§ DOCUMENT SECTION

It's really discouraging that the fast section in New Jersey is running late and over budget (another thread). Makes it harder to convince Congress to start spending on the NEC's line-up of smaller projects.


----------



## jis (Jun 23, 2015)

AFAICT the current plan for the Sawtooth Bridge is to keep patching it within what can be hidden in the regular maintenance budget until one of two things happens:

1. It just falls down (hopefully not taking a train with it) - and then it can be fixed using whatever emergency funding may become available or not.

2. Money is found for the quadruple tracking between CP Swift and CP Dock, which will include complete redoing of that entire segment anyway.


----------



## afigg (Sep 11, 2015)

There was a local community association meeting presentation on September 1, 2015 with a new lengthy set of viewgraphs (52 pages total) with renderings of the alternative routes and locations for the tunnel entrance and exit complexes. The file links are currently on the front page of the B&P Tunnel study website.

§ INFORMATION GIVEN
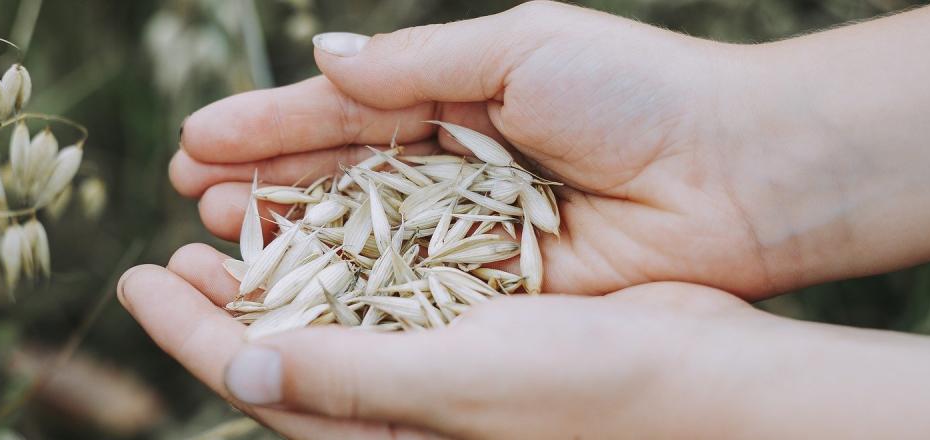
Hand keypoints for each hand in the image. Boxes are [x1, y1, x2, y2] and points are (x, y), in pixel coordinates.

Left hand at [118, 245, 929, 438]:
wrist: (701, 378)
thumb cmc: (587, 392)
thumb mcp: (458, 382)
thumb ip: (348, 378)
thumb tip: (238, 361)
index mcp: (381, 435)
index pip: (257, 378)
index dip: (187, 331)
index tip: (133, 278)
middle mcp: (396, 407)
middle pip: (279, 346)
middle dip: (217, 298)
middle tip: (168, 246)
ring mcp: (432, 366)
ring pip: (326, 312)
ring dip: (275, 266)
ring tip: (229, 220)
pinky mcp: (468, 326)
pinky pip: (381, 288)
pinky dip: (343, 251)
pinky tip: (327, 215)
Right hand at [170, 1, 780, 297]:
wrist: (740, 172)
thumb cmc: (635, 90)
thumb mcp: (517, 48)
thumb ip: (412, 62)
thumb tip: (321, 55)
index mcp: (456, 96)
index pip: (342, 111)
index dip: (269, 125)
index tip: (197, 140)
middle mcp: (453, 166)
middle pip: (338, 176)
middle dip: (264, 181)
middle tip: (189, 193)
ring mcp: (470, 231)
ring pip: (361, 236)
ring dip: (290, 235)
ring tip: (219, 234)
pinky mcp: (497, 289)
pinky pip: (409, 288)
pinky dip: (351, 288)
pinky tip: (294, 286)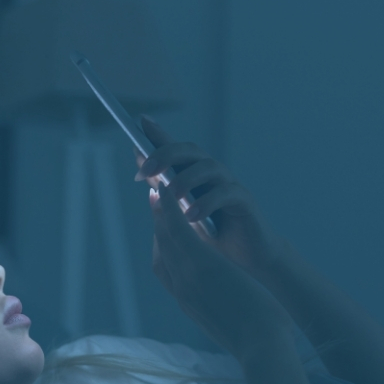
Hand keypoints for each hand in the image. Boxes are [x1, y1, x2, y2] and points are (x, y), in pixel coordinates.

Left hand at [135, 117, 286, 281]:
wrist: (244, 261)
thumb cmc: (210, 237)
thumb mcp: (180, 216)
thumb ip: (164, 192)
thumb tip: (142, 171)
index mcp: (193, 176)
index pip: (174, 149)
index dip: (158, 134)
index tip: (139, 121)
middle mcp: (211, 174)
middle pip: (191, 151)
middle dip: (165, 155)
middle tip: (146, 171)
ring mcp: (229, 185)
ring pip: (210, 167)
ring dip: (187, 179)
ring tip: (172, 197)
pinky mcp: (245, 202)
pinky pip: (227, 193)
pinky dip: (207, 203)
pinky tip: (191, 217)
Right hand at [149, 183, 292, 360]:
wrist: (261, 348)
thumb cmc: (255, 340)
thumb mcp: (230, 323)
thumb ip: (220, 308)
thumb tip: (229, 302)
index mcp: (188, 302)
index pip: (166, 269)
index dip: (161, 243)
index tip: (161, 227)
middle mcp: (181, 289)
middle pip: (161, 249)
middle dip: (156, 222)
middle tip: (154, 198)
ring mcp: (188, 277)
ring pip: (165, 237)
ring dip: (159, 210)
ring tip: (158, 187)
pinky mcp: (202, 266)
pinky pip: (179, 231)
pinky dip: (169, 209)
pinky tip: (168, 191)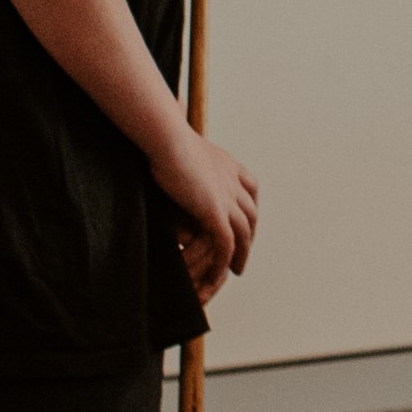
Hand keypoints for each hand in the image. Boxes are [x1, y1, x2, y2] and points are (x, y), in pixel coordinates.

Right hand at [157, 131, 258, 293]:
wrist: (167, 138)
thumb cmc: (162, 139)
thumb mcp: (178, 149)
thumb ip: (182, 161)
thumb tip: (169, 161)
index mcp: (228, 165)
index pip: (249, 189)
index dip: (247, 207)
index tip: (244, 221)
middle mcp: (234, 182)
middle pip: (250, 215)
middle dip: (249, 235)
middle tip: (243, 252)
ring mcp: (227, 198)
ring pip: (243, 234)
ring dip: (241, 254)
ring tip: (236, 270)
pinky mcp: (215, 212)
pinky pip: (226, 244)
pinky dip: (224, 261)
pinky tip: (219, 274)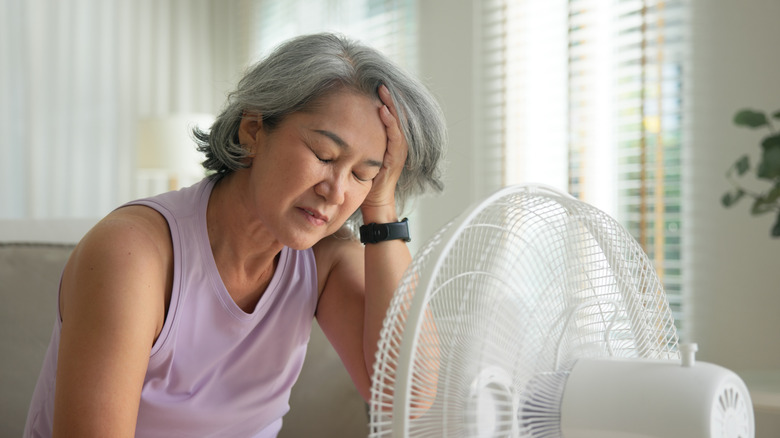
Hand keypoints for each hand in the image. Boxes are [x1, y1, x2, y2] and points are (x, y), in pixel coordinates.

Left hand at [361, 85, 407, 219]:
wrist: (374, 203)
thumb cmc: (363, 180)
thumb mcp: (358, 154)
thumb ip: (353, 141)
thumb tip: (336, 123)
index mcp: (387, 142)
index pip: (388, 116)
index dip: (383, 100)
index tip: (373, 85)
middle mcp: (395, 144)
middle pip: (395, 115)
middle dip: (388, 98)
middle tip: (379, 82)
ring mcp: (397, 151)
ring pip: (397, 123)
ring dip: (391, 106)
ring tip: (383, 91)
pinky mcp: (395, 159)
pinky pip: (396, 137)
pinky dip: (390, 123)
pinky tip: (383, 111)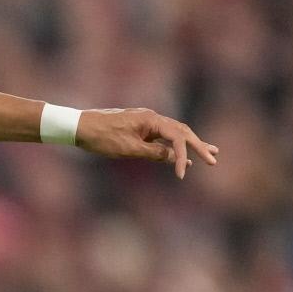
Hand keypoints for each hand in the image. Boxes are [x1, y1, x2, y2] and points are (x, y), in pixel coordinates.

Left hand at [75, 108, 216, 177]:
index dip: (182, 156)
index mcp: (151, 119)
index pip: (177, 137)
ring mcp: (145, 121)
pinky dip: (172, 144)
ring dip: (190, 143)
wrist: (78, 126)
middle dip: (198, 145)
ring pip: (173, 132)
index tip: (182, 174)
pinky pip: (161, 135)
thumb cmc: (101, 137)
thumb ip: (153, 152)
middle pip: (181, 131)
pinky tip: (179, 153)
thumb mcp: (128, 149)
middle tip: (214, 158)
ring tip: (208, 152)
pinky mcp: (138, 126)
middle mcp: (151, 117)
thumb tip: (173, 156)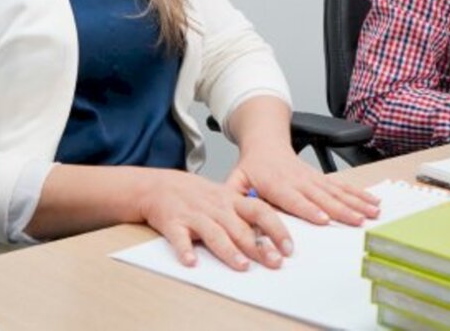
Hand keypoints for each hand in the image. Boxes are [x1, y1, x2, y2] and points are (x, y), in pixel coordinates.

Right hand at [137, 170, 290, 270]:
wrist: (160, 185)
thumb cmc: (197, 196)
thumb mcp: (224, 198)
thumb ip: (244, 215)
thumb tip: (271, 240)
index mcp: (231, 200)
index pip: (260, 211)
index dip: (276, 228)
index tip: (289, 247)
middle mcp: (216, 208)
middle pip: (240, 227)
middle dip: (258, 246)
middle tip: (274, 262)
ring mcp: (195, 215)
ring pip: (214, 233)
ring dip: (229, 250)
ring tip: (242, 265)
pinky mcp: (173, 223)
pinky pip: (179, 238)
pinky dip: (184, 250)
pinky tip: (191, 262)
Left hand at [226, 144, 380, 228]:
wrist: (266, 143)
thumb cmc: (251, 168)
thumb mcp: (235, 181)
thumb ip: (233, 199)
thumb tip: (232, 218)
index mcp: (276, 183)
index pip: (294, 199)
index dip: (309, 209)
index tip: (324, 219)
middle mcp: (298, 180)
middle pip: (322, 197)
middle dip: (342, 209)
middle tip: (359, 221)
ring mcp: (313, 178)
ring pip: (337, 191)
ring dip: (357, 202)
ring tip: (373, 212)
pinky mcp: (322, 177)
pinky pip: (342, 186)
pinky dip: (359, 194)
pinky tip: (373, 201)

§ QUESTIONS TO ANSWER
1. List every date that appears in the forum thread on Northeast Corridor rail projects.
2. Repeat word for word the part of the forum thread on Northeast Corridor rail projects that opens with the words containing "1. It just falls" and closes with "Tunnel study website.".
3. Write what comes next in the forum thread on Northeast Corridor rail projects, picking up after its final sentence.

§ ACTIVITY ANSWERS
1.
Jun 23, 2015
Sep 11, 2015
September 1, 2015

2.
1. It just falls down (hopefully not taking a train with it) - and then it can be fixed using whatever emergency funding may become available or not.

2. Money is found for the quadruple tracking between CP Swift and CP Dock, which will include complete redoing of that entire segment anyway.


----------



## afigg (Sep 11, 2015)

There was a local community association meeting presentation on September 1, 2015 with a new lengthy set of viewgraphs (52 pages total) with renderings of the alternative routes and locations for the tunnel entrance and exit complexes. The file links are currently on the front page of the B&P Tunnel study website.

3.
The presentation is split into 2 PDF files, both fairly large at 5 to 6 MB. Here are direct links: Part 1 w Slides 1 to 30 and Part 2 w slides 31 to 52. The renderings of the alternative tunnel entrances with 4 tracks and 4 tunnels show that some of them will require taking of a fair amount of property and land in west Baltimore. One of the alternatives is a complete rebuild in place of the existing B&P tunnel with a cut and cover digout of the B&P tunnel along its entire length to increase vertical clearance by 5'. But that would be extremely disruptive to operations, if not requiring the southern end of the NEC to shut down for extended periods.

So, anyone want to figure out which alternative is going to be selected? which may not be the one you would pick.


----------



## west point (Sep 11, 2015)

This poster's choice would be 3C 1st then 3 A. Reasons.

Those routes seem to allow for the gentlest curves allowing for the fastest train speeds in and out of Baltimore station. It would allow for the fastest speeds also at west Baltimore station. Another good point would be that new crossovers at the west end of the station are constructed for higher speeds.

If the crossovers are able to be placed far enough west then that gives space for the platforms to be lengthened to the 1200 feet listed in the FRA NEC preliminary EIS. East side platform length increases might require another Lincoln tunnel.


----------



## afigg (Oct 21, 2015)

There were a round of public hearings in October to present the results of the Alternative analysis for the tunnel replacement. The Final Alternative Analysis report has been posted to the website here. The 111 page report is broken into 2 files, but it is one report. With a lot of renderings, diagrams, and data on the Alternatives. The public comments section is at the end of the report if you want to read what the public reaction is.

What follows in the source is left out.